By David Shepardson and David Morgan
WASHINGTON (Reuters) -The U.S. Senate late on Thursday overwhelmingly passed a broad aviation bill to boost air traffic controller staffing, increase funding to avert runway close-call incidents and speed refunds for canceled flights.
The $105 billion, five-year measure reauthorizes the Federal Aviation Administration.
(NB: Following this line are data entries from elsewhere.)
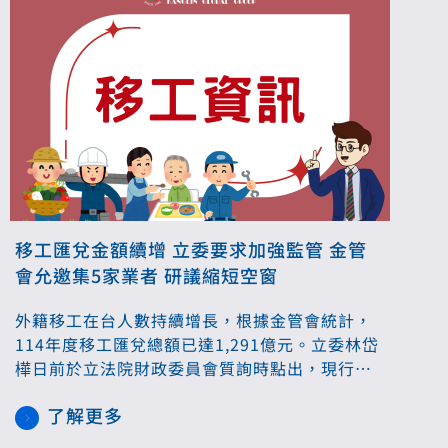
移工匯兌金額續增 立委要求加強監管 金管
會允邀集5家業者 研議縮短空窗
外籍移工在台人數持續增長，根據金管會統計，
114年度移工匯兌總額已達1,291億元。立委林岱
樺日前於立法院財政委員會質詢時點出，現行監
理機制存在致命的「24小時時差」，對此她提出
了解更多
「科技監理四箭」的具體改革方案，包括即時串
接、身份驗證、金檢透明及主動預警，且匯率及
The bill prohibits airlines from charging fees for families to sit together and requires airplanes to be equipped with 25-hour cockpit recording devices – up from the current two-hours – and directs the FAA to deploy advanced airport surface technology to help prevent collisions.
The bill adds five daily round-trip flights at busy Washington National Airport and requires airlines to accept vouchers and credits for at least five years.
Efforts to boost aviation safety in the United States have taken on new urgency after a series of near-miss incidents and the Jan. 5 Alaska Airlines Boeing 737 MAX 9 door plug mid-air emergency.
The bill, which is expected to get final approval next week from the U.S. House of Representatives, does not raise the mandatory pilot retirement age to 67 as lawmakers had sought to do last year.
Earlier this week, lawmakers agreed to revise language to ensure quick refunds for airline passengers whose flights are canceled who bought non-refundable tickets and who are not seeking alternative flights.
The bill raises maximum civil penalties for airline consumer violations from $25,000 per violation to $75,000 and aims to address a shortage of 3,000 air traffic controllers by directing the FAA to implement improved staffing standards and to hire more inspectors, engineers and technical specialists.
Congress will not establish minimum seat size requirements, leaving that instead to the FAA. The bill requires the Transportation Department to create a dashboard that shows consumers the minimum seat size for each U.S. airline.
Congress also rejected many other consumer provisions the Biden administration sought.
The bill also reauthorizes the National Transportation Safety Board and boosts staffing at the safety investigation agency. It also seeks to boost adoption of drones and flying air taxis into the national airspace and extends through Oct. 1 existing government counter-drone authority.